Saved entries
------

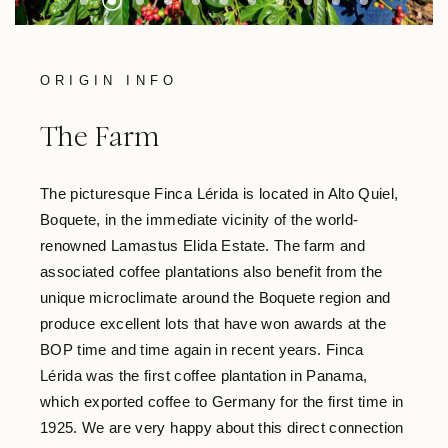
ORIGIN INFO
The Farm
The picturesque Finca Lérida is located in Alto Quiel,
Boquete, in the immediate vicinity of the world-
renowned Lamastus Elida Estate. The farm and
associated coffee plantations also benefit from the
unique microclimate around the Boquete region and
produce excellent lots that have won awards at the
BOP time and time again in recent years. Finca
Lérida was the first coffee plantation in Panama,
which exported coffee to Germany for the first time in
1925. We are very happy about this direct connection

------

Output the text of every item above verbatim, line for line, and omit the pictures.

• [OUTPUT FOR THIS EXERCISE]:
ORIGIN INFO
The Farm
The picturesque Finca Lérida is located in Alto Quiel,
Boquete, in the immediate vicinity of the world-
renowned Lamastus Elida Estate. The farm and
associated coffee plantations also benefit from the
unique microclimate around the Boquete region and
produce excellent lots that have won awards at the
BOP time and time again in recent years. Finca
Lérida was the first coffee plantation in Panama,
which exported coffee to Germany for the first time in
1925. We are very happy about this direct connection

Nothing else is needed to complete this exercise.